Dataset extract
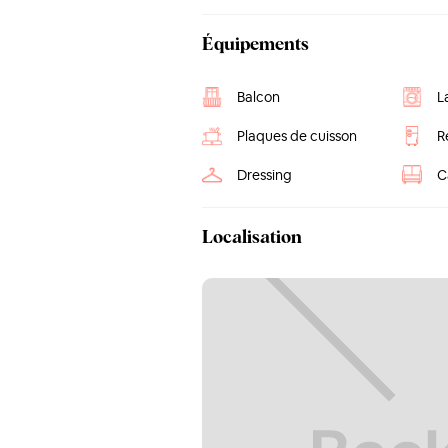
Équipements
Balcon
L
Plaques de cuisson
R
Dressing
C
Localisation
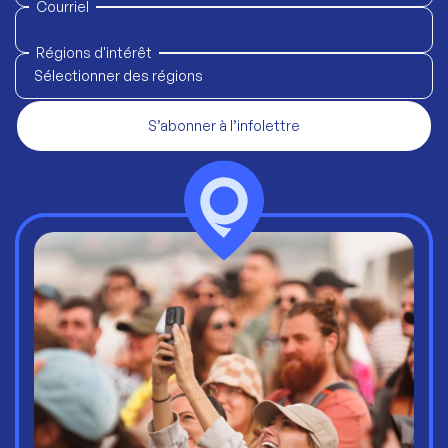
Courriel
Régions d'intérêt
Sélectionner des régions
S’abonner à l’infolettre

Aim of the exercise
Once the line holding "Plaques de cuisson" is found, copy it and each later line exactly through the end of the data, leaving out the pictures.

Exercise result
Plaques de cuisson
R
Dressing
C
Localisation
Courriel
Régions d'intérêt
Sélectionner des régions
S’abonner à l’infolettre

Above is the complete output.